Jake demanded crazily: 'Are you going to tell him, the next time he bites you in the neck? Tell him that we want him dead?'

Camilla shuddered and said she was revolted at the thought of doing that. She pleaded with Jake to take it easy on her.

'Tomorrow morning, then,' said Jake at last. 'As soon as the sun is up.'

'Tomorrow morning,' Camilla agreed, in a whisper.

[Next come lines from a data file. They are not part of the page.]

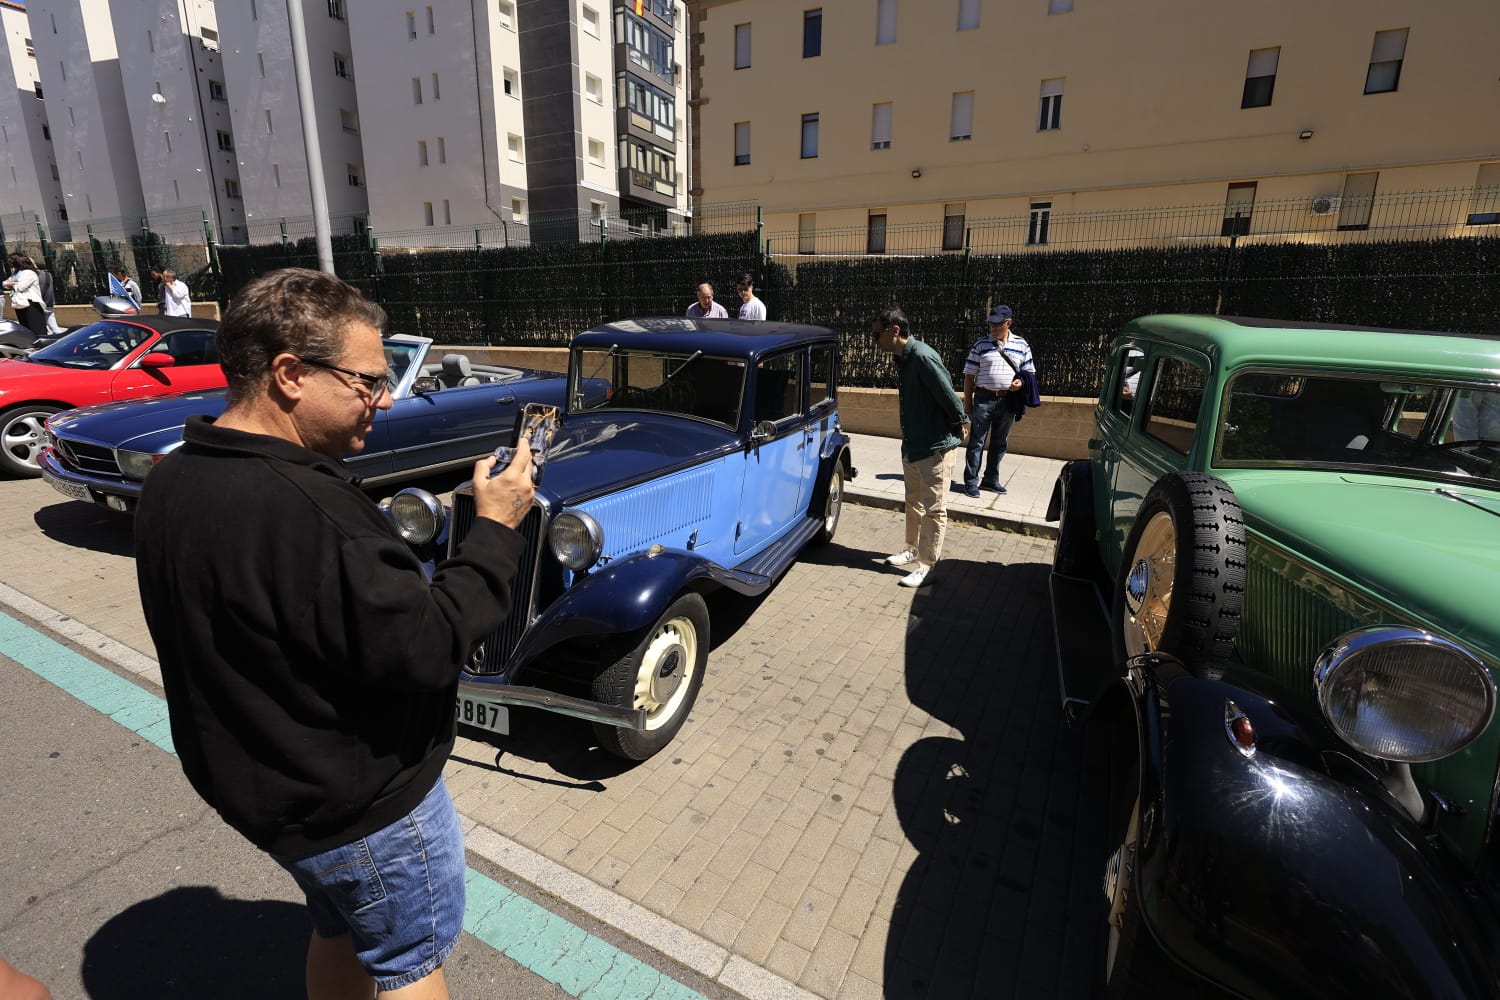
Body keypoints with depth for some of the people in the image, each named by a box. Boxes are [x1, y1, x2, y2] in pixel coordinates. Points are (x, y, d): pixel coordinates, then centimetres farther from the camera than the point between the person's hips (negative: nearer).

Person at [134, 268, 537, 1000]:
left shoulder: (175, 479, -2)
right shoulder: (298, 508, -34)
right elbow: (424, 650, -31)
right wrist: (495, 530, -23)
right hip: (360, 802, -8)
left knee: (340, 929, 31)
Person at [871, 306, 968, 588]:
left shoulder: (922, 357, -23)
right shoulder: (902, 358, 6)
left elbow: (948, 394, -22)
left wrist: (959, 424, -9)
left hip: (935, 447, -9)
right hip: (912, 445, 10)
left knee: (933, 509, 2)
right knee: (914, 502, 21)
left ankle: (927, 564, 10)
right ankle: (913, 549, 37)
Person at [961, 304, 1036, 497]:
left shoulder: (1021, 344, 7)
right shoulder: (981, 344, -1)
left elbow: (1029, 371, 13)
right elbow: (969, 376, 0)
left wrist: (1021, 382, -10)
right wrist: (967, 402, -3)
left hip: (1007, 400, 3)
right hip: (984, 399, -3)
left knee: (1000, 443, 11)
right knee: (977, 441, -1)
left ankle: (991, 479, 24)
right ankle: (971, 481, 4)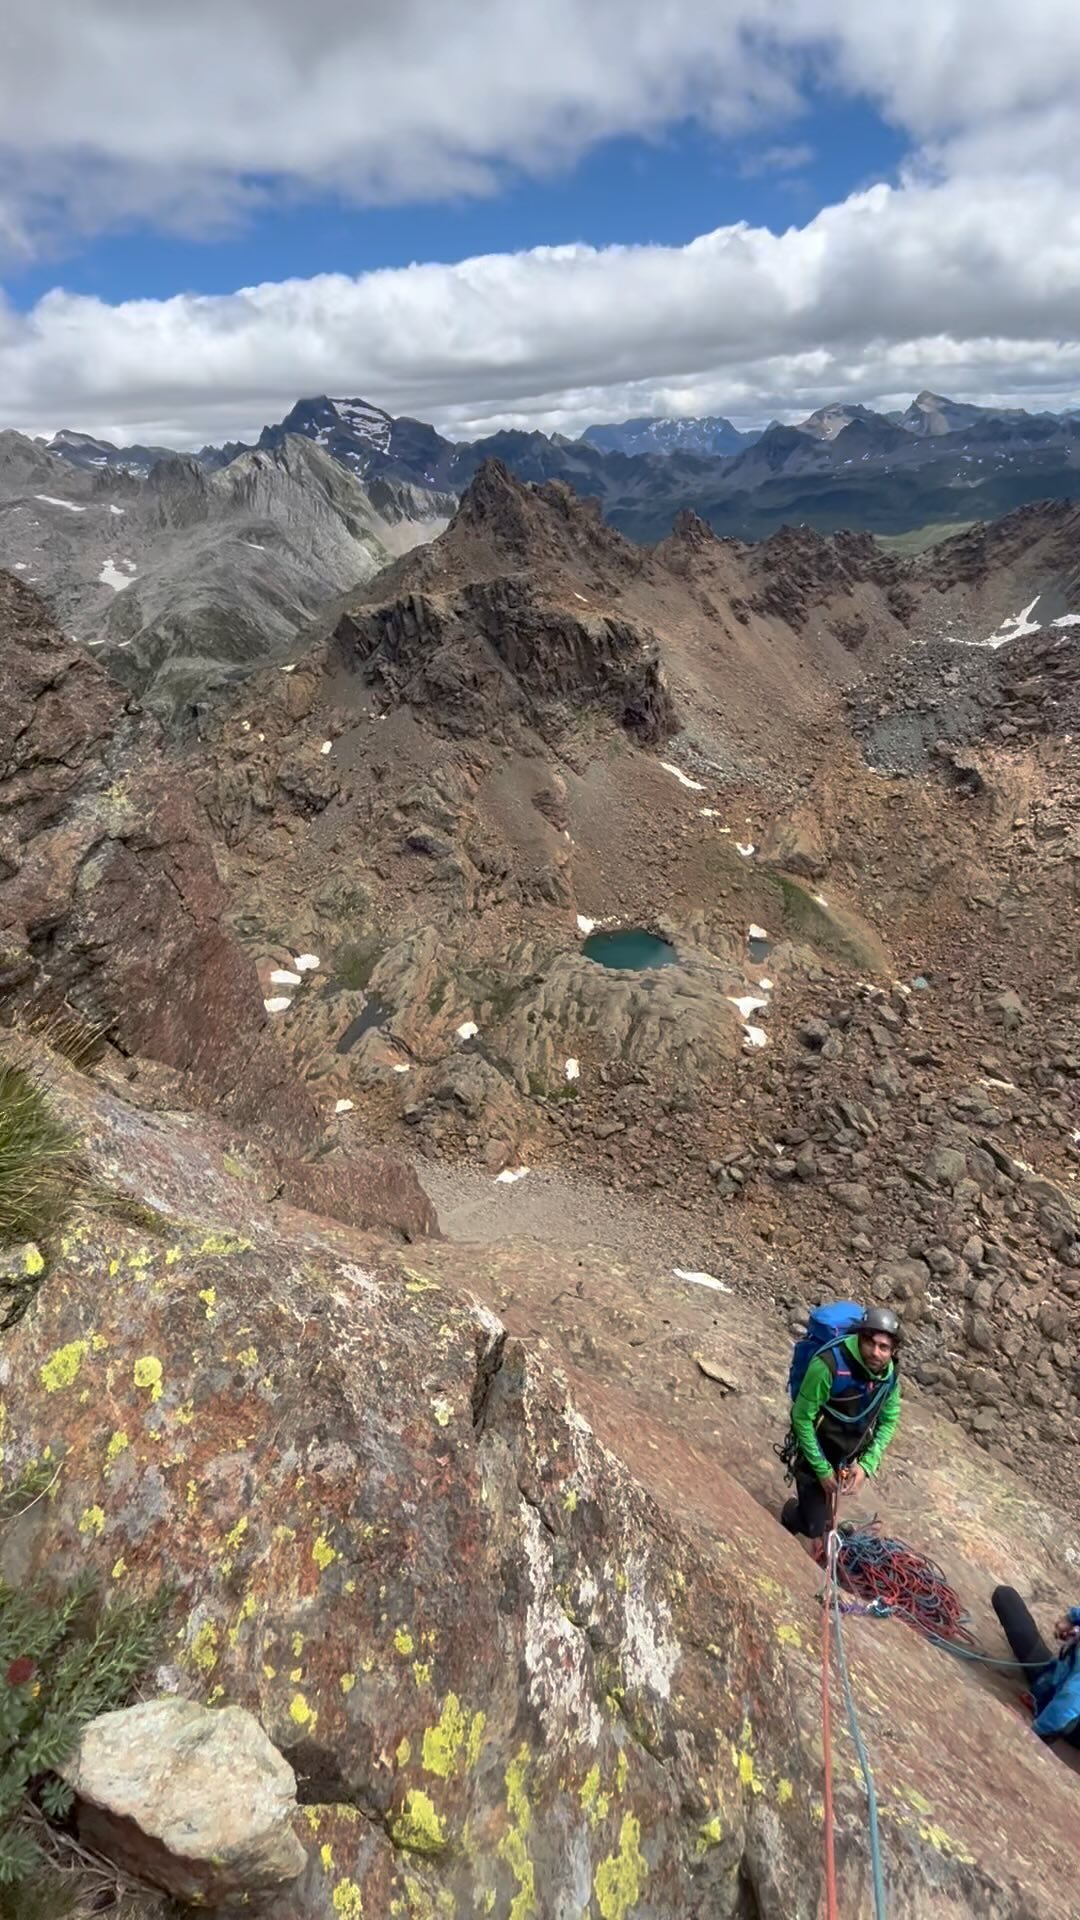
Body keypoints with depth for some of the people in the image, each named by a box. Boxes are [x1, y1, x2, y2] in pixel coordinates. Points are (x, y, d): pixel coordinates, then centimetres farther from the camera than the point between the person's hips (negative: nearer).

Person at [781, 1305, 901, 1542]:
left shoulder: (890, 1375, -14)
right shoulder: (828, 1365, -34)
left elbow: (888, 1421, 2)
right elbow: (802, 1418, -23)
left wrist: (866, 1464, -9)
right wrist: (822, 1469, -18)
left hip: (847, 1457, 5)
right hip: (815, 1454, -5)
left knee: (825, 1517, 21)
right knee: (815, 1526, -2)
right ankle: (791, 1516, 29)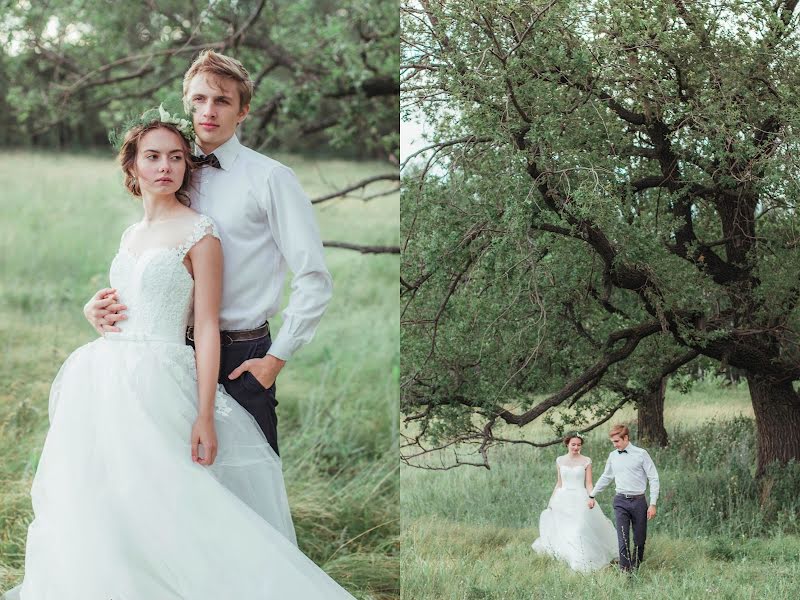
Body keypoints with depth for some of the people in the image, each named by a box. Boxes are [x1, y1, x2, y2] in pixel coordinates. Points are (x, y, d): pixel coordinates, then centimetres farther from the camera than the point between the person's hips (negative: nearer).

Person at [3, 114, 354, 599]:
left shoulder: (199, 232, -3)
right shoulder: (132, 235, 18)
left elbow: (207, 326, -9)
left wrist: (205, 416, -16)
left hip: (158, 383, -7)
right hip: (105, 383, 7)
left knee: (151, 507, -13)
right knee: (97, 510, 4)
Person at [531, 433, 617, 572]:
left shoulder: (586, 461, 0)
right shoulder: (560, 460, 8)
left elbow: (588, 484, 0)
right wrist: (552, 500, 11)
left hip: (580, 499, -3)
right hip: (563, 499, 3)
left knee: (579, 530, -8)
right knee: (562, 530, 3)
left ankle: (580, 563, 0)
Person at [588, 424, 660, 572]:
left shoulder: (641, 454, -3)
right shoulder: (613, 456, 9)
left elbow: (654, 479, -2)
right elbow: (606, 477, 24)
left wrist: (653, 504, -7)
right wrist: (592, 495, 27)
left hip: (638, 501, -2)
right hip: (620, 501, 2)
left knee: (640, 539, 4)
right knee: (623, 538, -8)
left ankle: (635, 569, 16)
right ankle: (624, 570, -9)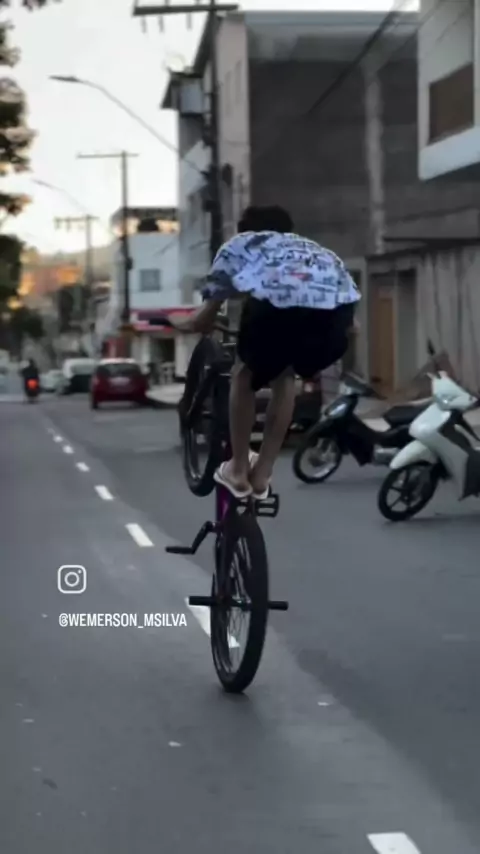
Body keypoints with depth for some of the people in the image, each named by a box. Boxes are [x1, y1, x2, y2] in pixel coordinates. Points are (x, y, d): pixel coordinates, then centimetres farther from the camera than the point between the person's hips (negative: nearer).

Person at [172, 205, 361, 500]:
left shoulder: (238, 245, 37)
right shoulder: (310, 248, 46)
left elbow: (207, 315, 35)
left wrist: (187, 325, 56)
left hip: (278, 297, -3)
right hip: (337, 303, 3)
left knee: (245, 375, 27)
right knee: (285, 377, 31)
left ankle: (238, 471, 30)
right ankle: (262, 475, 32)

Jake walked alone, thinking to himself. He still trusted Camilla because he had to, even though she was no longer always the same person. He trusted her—but not entirely—because he had no choice.

Jake sat hollow-eyed beside the canyon's stream, listening to its voices. Telling himself he was trying to listen, but he thought that really he was maybe trying not to hear. There were exhortations to murder in the voices, and even stranger commands, that he had trouble understanding, and dared not wholly acknowledge even to himself.

Tyrrell, working that evening in the cave with Jake, informed his prisoner that, according to mundane science, only very simple fossils were known to occur naturally in the deepest life-bearing rock down here, a layer of schist whose formation lay beyond an unimaginable gulf of time. Below those simple relics, the layers of lifeless Precambrian rock stretched back an enormously greater distance toward eternity.

'Are you capable of imagining even a million years, Rezner?' asked Tyrrell, as the two men paused in the midst of their labors on the deep rock.